We already made it extensible without changing /proc.
Folks can mount bpffs into /newproc, pin bpf prog in there and it
will be cat-able.
It's not quite /proc, of course. It's a flexible alternative
with unstable cat-able files that are kernel specific.

> 
> > initrd is not
> > an option due to operational constraints. We need a way to ship kernel tarball
> > where bpf things are ready at boot. I suspect /proc extensions patches will
> > land sooner. Couple month ago people used umh to do ovs->xdp translatation. It
> > didn't land. People argued that the same thing can be achieved in user space
> > and they were correct. So you're right that for most folks user space is the
> > answer. But there are cases where kernel has to have these things before
> > systemd starts.
> 
> You may have a valid case for doing things in the kernel before systemd
> starts.  The current mechanism is fundamentally in conflict with the
> LSMs which is an unresolved problem.

It's the other way around. fork_usermode_blob is a mechanism to launch bpf_lsm.

> I don't see why you can't have a userspace process that does:
> 
> 	pid = fork();
>         if (pid == 0) {
>         	/* Do bpf stuff */
>         }
>         else if (pid > 0) {
>         	execve("/sbin/init", ...);
>         }
> 
> You can build an initramfs with that code right into the kernel, so
> I can't imagine the existing mechanisms being insufficient.

### DIRECTIONS
1. In the mailing-list discussion about bpf and /proc, what is fork_usermode_blob described as a mechanism for?
2. Extend the mailing-list discussion about running bpf programs before systemd starts, beginning right after its final quoted sentence.
The lines that come next have no connection to the text.

Dataset entries
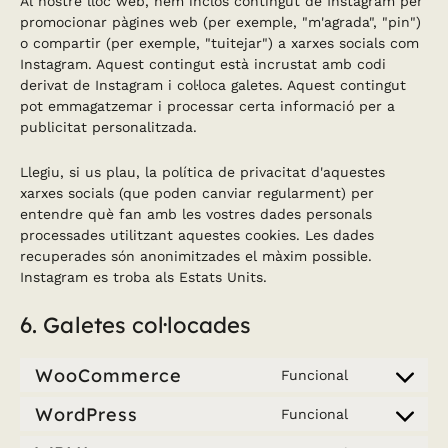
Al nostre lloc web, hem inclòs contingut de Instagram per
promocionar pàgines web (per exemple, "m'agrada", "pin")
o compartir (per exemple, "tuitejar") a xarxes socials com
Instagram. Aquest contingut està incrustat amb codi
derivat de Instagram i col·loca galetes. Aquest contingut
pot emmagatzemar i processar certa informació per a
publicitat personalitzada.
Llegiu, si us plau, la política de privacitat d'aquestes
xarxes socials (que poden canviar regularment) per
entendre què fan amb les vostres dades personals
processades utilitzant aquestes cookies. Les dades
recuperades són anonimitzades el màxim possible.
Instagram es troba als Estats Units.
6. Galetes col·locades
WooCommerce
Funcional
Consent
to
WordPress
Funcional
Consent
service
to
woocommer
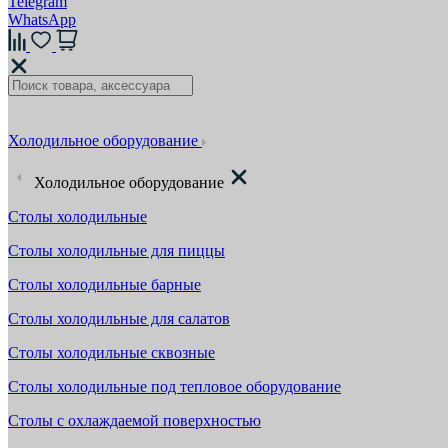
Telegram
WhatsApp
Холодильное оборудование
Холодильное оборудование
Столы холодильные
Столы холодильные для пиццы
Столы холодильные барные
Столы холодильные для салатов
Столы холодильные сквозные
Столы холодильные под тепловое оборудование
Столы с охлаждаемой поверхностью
==
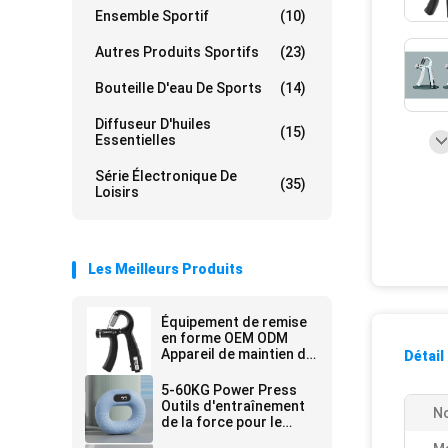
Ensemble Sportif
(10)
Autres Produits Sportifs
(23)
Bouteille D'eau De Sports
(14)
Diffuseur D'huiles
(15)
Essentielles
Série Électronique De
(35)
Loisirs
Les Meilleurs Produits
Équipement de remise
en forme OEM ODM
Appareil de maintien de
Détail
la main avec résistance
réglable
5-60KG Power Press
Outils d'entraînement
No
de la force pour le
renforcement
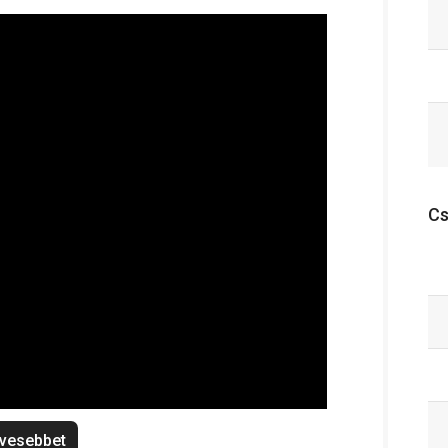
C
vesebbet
* * *
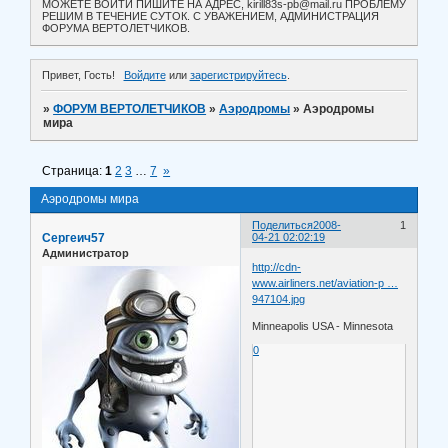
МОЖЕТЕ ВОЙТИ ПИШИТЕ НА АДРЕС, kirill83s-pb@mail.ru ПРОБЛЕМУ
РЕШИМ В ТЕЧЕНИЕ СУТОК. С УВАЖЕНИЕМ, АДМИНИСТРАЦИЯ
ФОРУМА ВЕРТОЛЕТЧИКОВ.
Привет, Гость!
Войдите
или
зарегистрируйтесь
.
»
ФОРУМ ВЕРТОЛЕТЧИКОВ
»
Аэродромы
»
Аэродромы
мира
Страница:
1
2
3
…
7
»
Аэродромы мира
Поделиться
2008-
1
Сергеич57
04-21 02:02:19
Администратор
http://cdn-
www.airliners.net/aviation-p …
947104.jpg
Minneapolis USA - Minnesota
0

### EXPECTED OUTPUTS
1. Launching bpf_lsm.

2.
that doesn't work for android.
It also doesn't work for us. We ship the kernel package.
It has vmlinux and kernel modules. That's it.

> That said the fork_usermode_blob code needs to be taken out and
> rewritten so as not to impose a burden on the rest of the code.  There
> is no reason why code that is called only one time can not allocate a
> filename and pass it to __do_execve_file.

Sure. Let's alloc filename.

> There is no reason to allow modules access to any of that functionality
> if you need something before an initramfs can be processed.
> 
> exit_umh() is completely unnecessary all that is needed is a reference
> to a struct pid.

So there are no bugs, but there are few layering concerns, right?
Let's switch to pid from task_struct.

> There are all of these layers and abstractions but with only the single
> user in net/bpfilter/bpfilter_kern.c they all appear to have been
> jumbled together without good layering inbetween then.

I'm totally fine tweaking the layering if it makes exec code easier
to maintain.
Sounds like alloc filename and pid vs task_struct are the only things
that needs to be tweaked.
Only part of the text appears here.